[WORK ITEM] Gather each line of the records where "about" appears.

[RECORDS SUPPLIED]
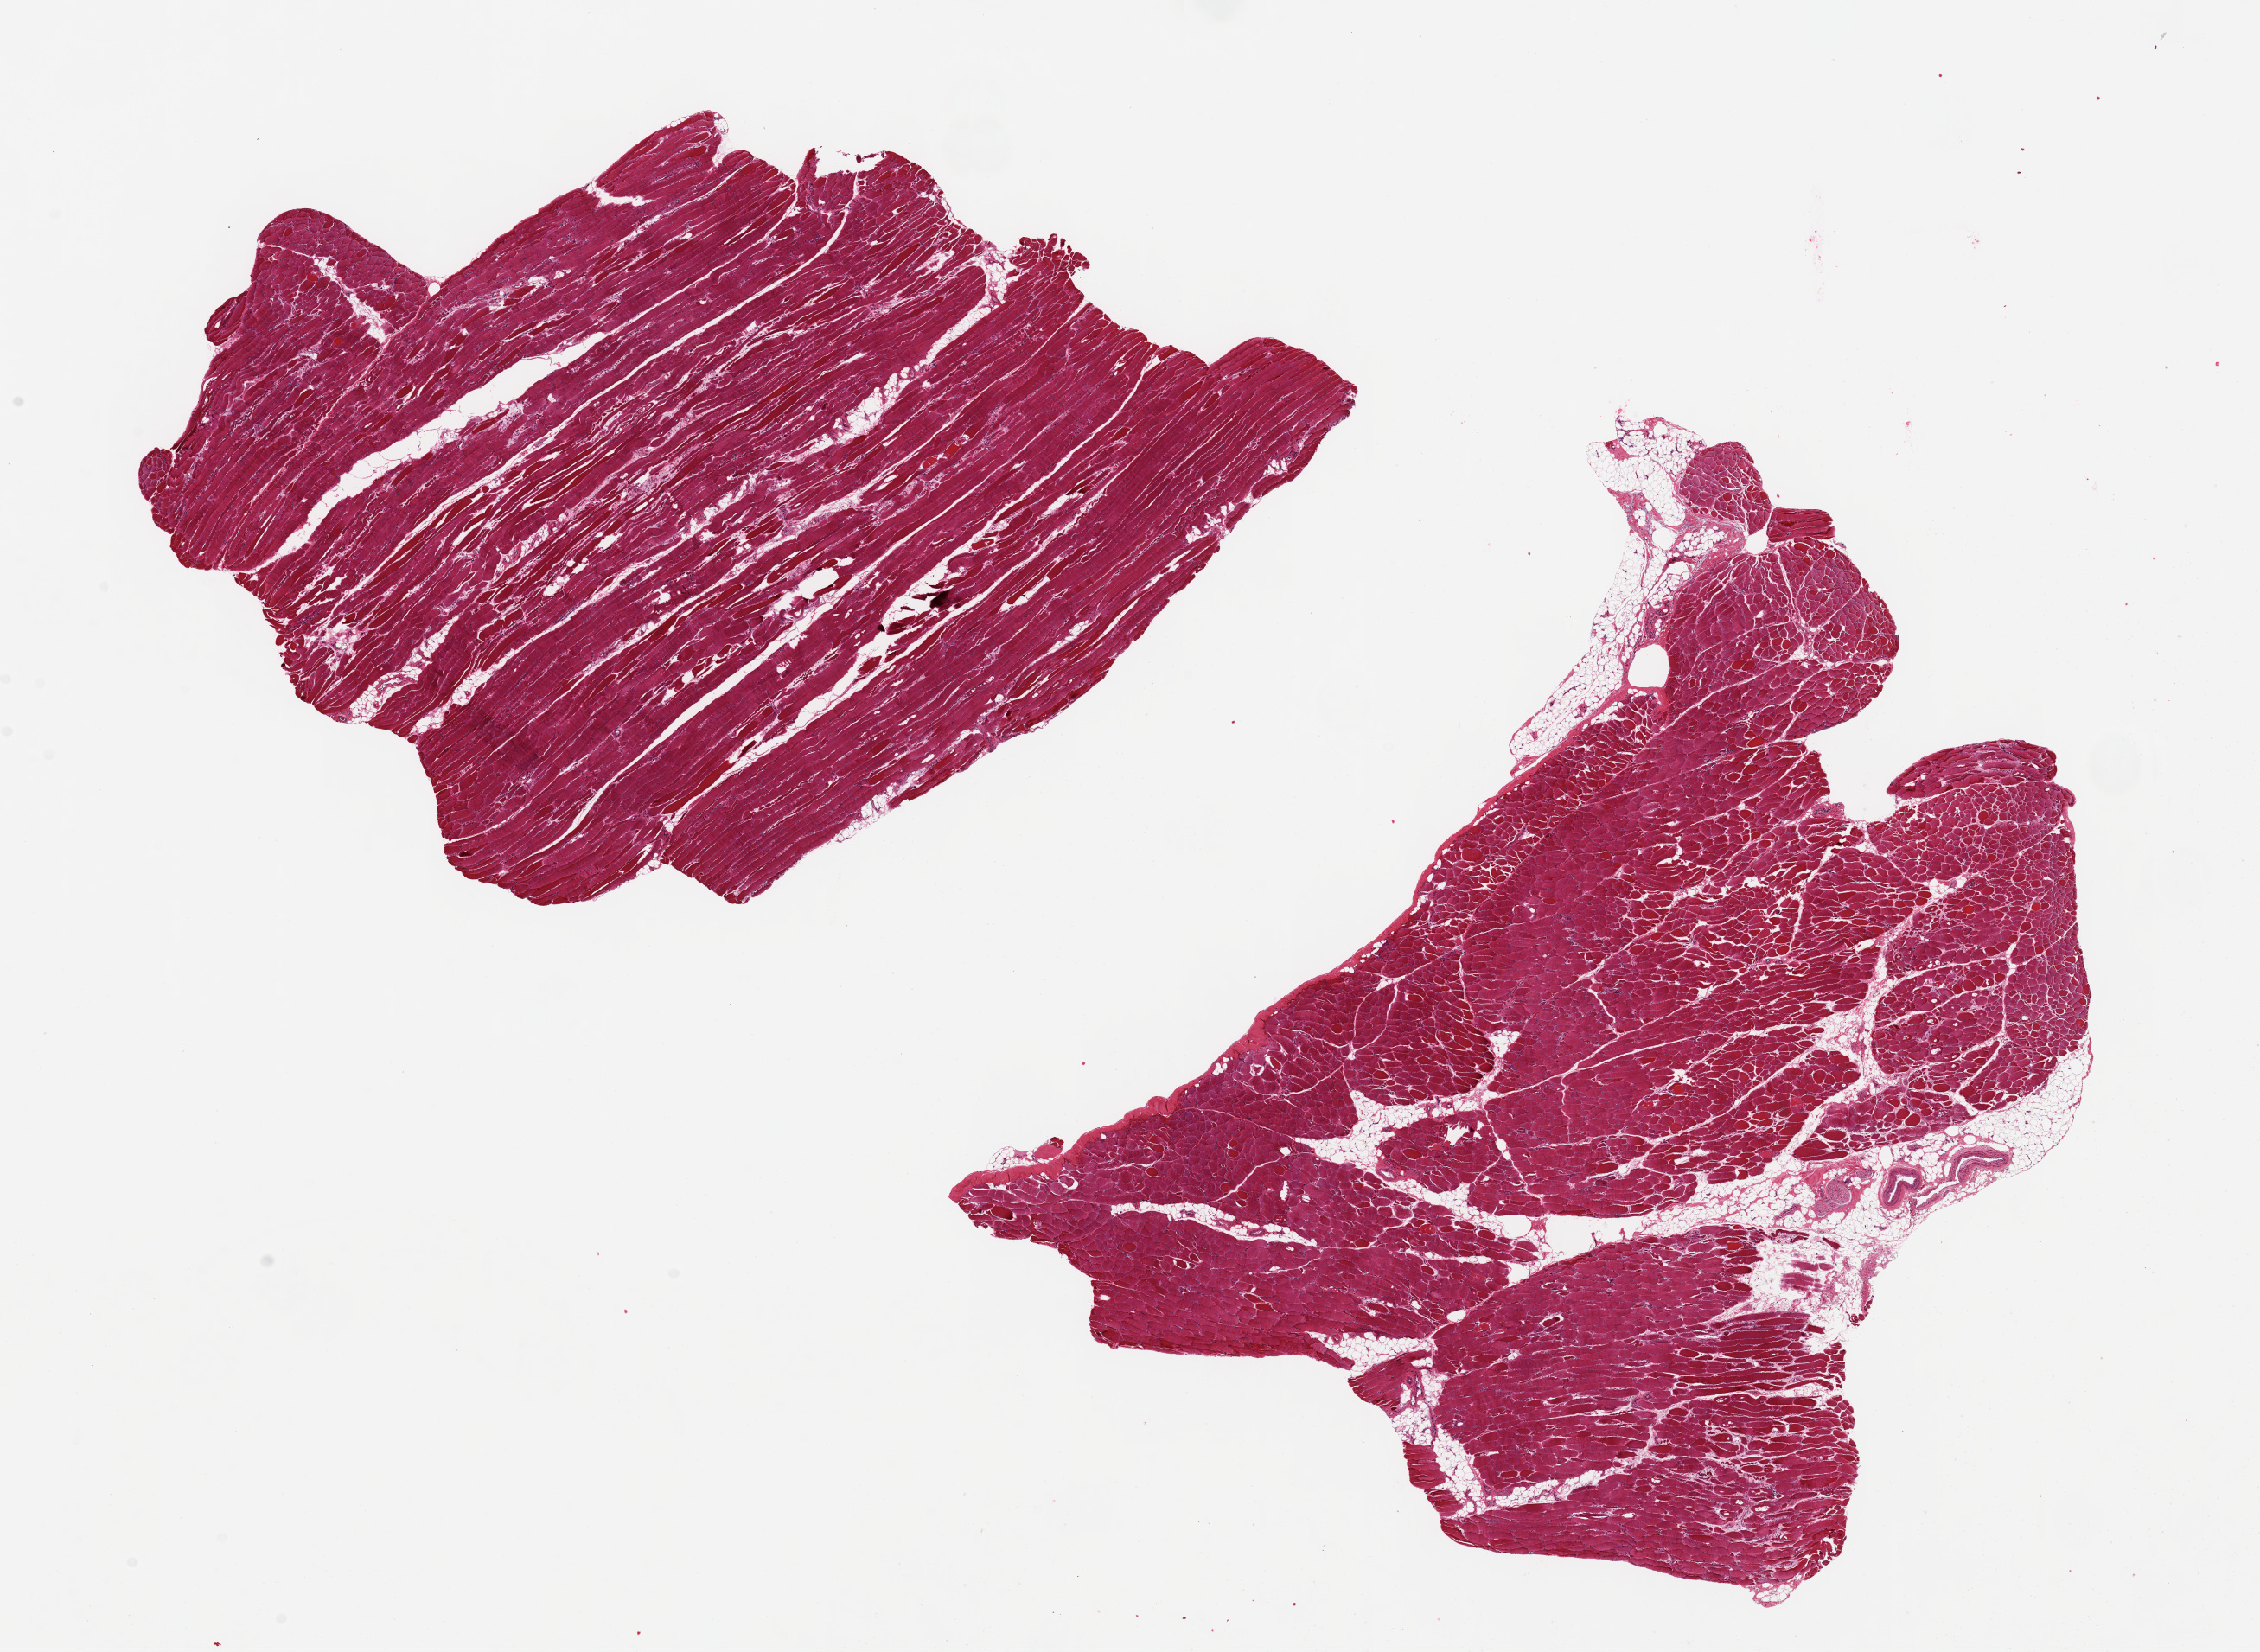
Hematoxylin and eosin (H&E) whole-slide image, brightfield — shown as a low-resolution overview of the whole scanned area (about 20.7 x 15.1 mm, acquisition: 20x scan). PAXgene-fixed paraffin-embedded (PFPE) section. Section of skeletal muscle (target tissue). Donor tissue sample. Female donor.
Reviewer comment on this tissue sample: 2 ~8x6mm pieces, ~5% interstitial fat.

* * *

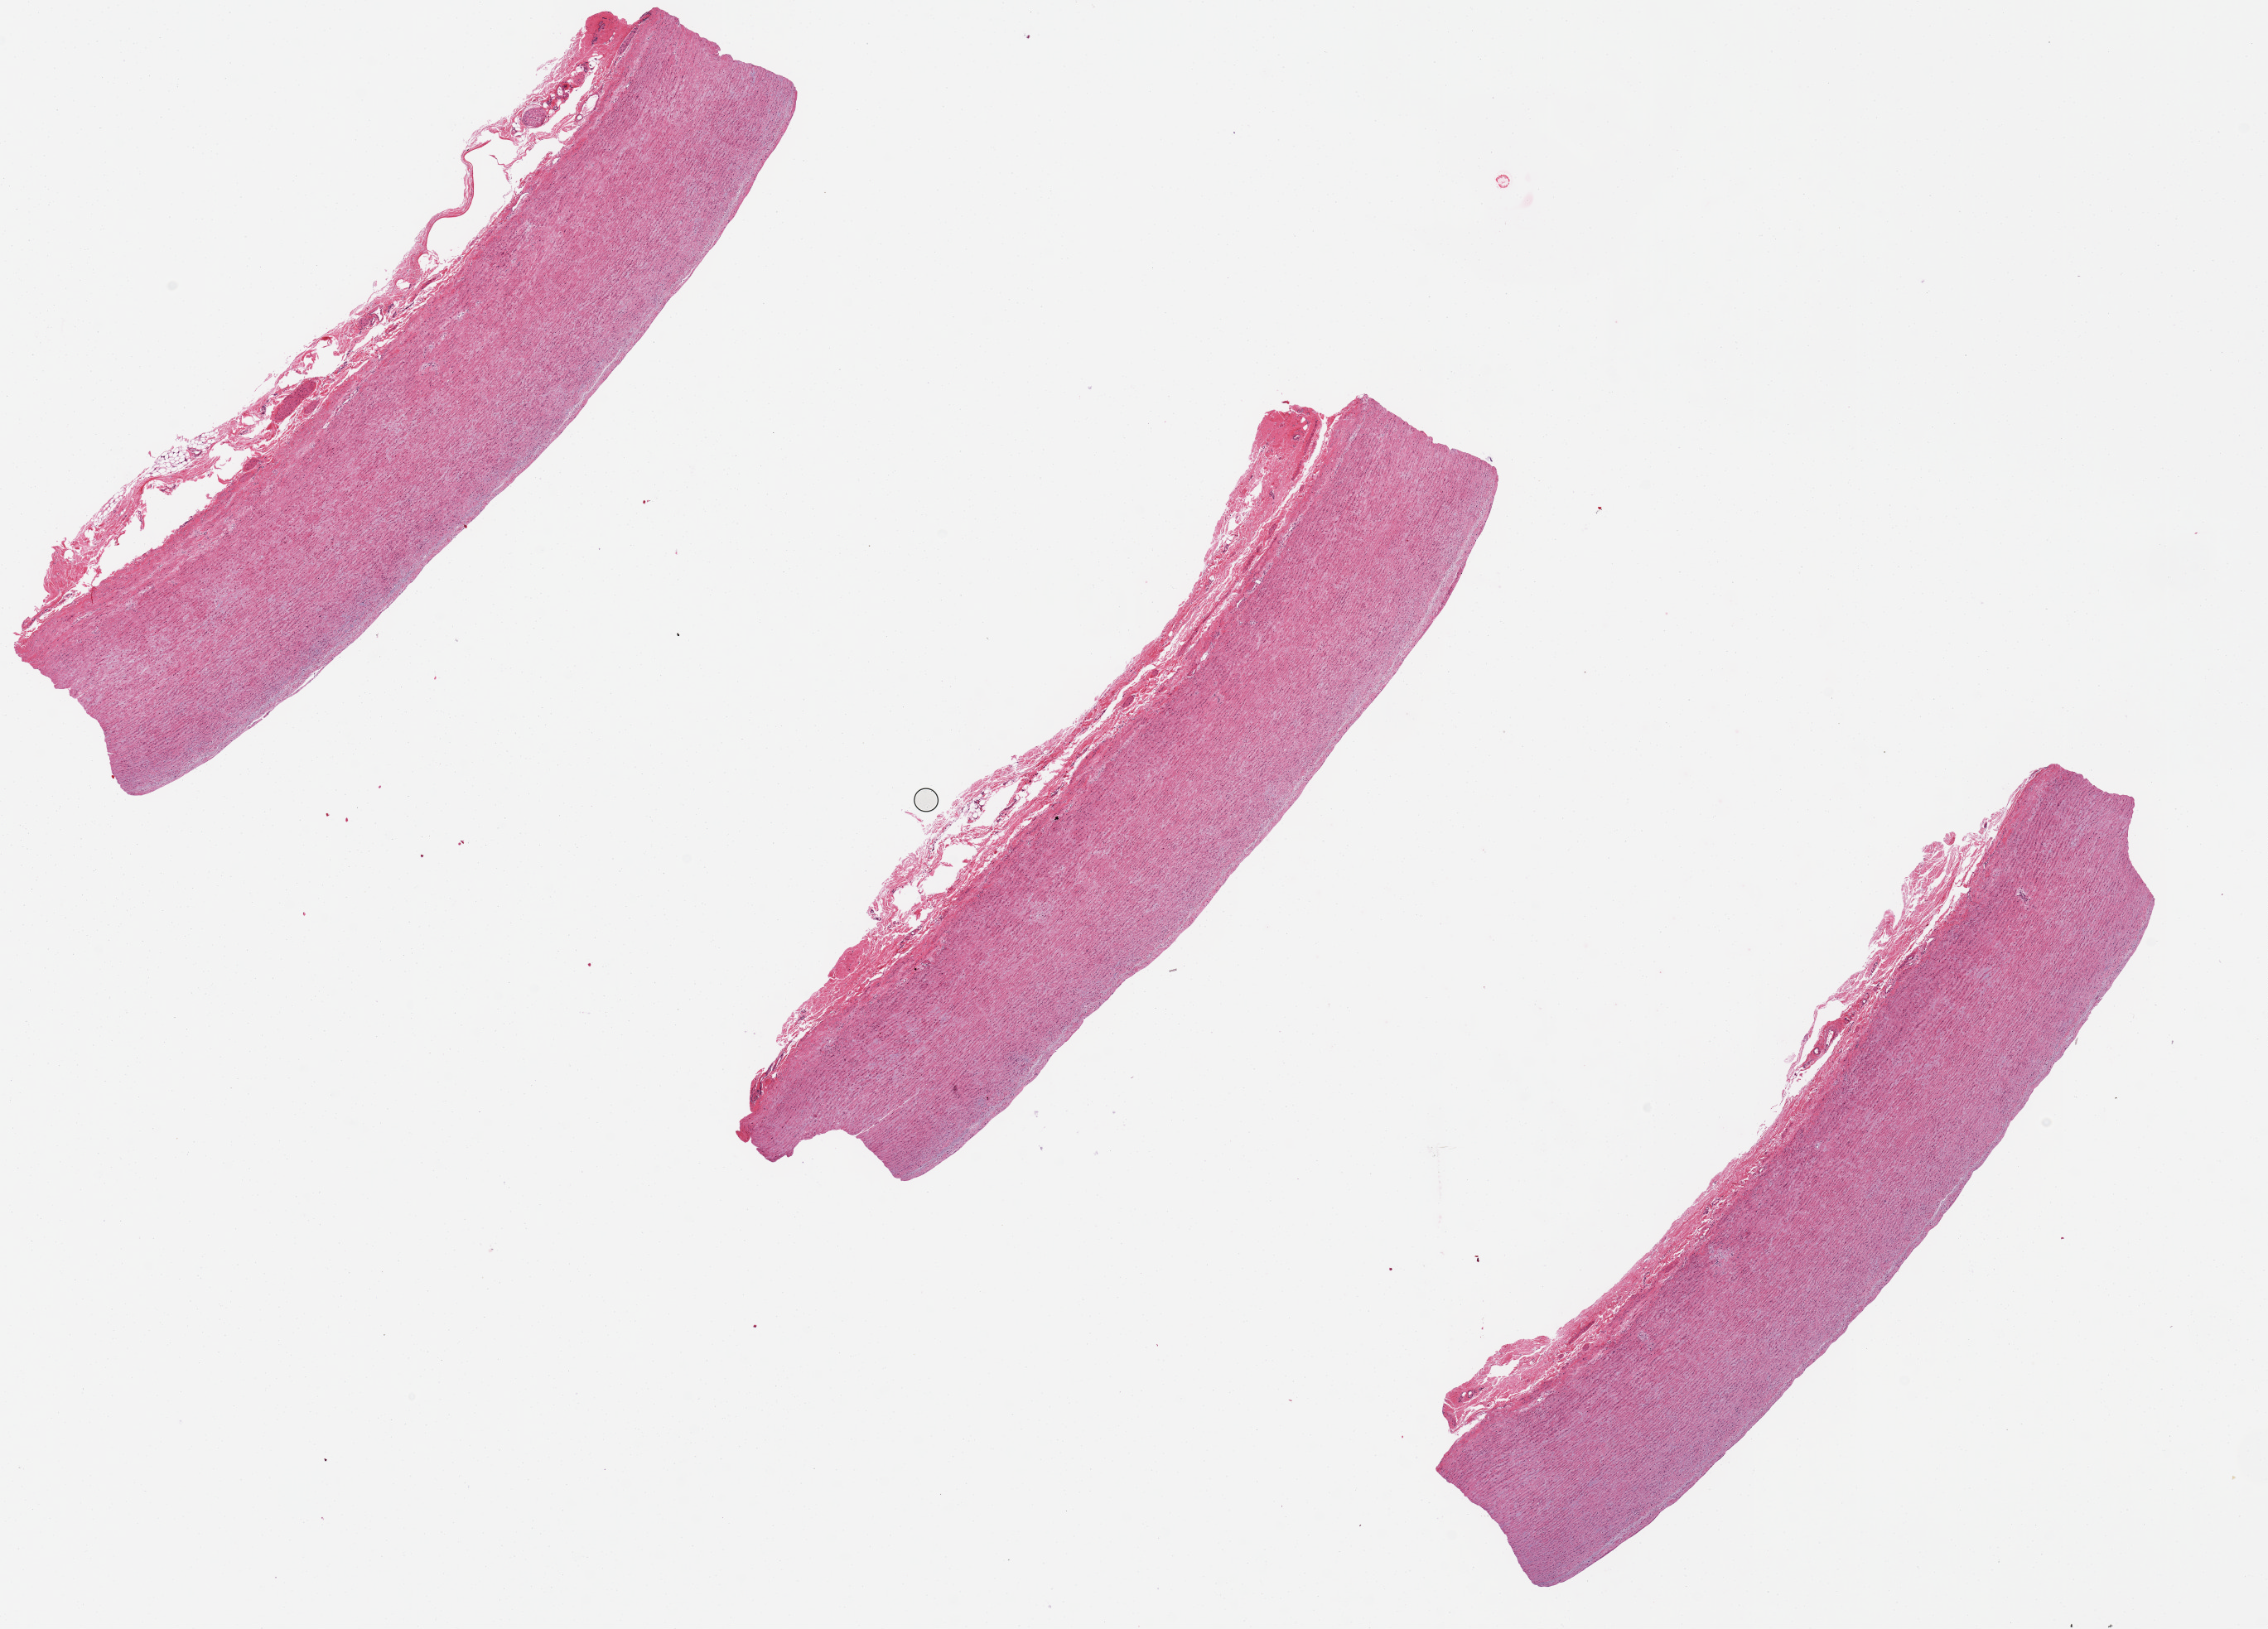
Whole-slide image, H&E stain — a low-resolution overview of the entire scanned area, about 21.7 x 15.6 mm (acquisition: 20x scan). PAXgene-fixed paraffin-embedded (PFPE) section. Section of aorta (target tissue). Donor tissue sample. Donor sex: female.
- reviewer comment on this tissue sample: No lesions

[TASK OUTPUT]
Hematoxylin and eosin (H&E) whole-slide image, brightfield — shown as a low-resolution overview of the whole scanned area (about 20.7 x 15.1 mm, acquisition: 20x scan). PAXgene-fixed paraffin-embedded (PFPE) section. Section of skeletal muscle (target tissue). Donor tissue sample. Female donor.
Whole-slide image, H&E stain — a low-resolution overview of the entire scanned area, about 21.7 x 15.6 mm (acquisition: 20x scan). PAXgene-fixed paraffin-embedded (PFPE) section. Section of aorta (target tissue). Donor tissue sample. Donor sex: female.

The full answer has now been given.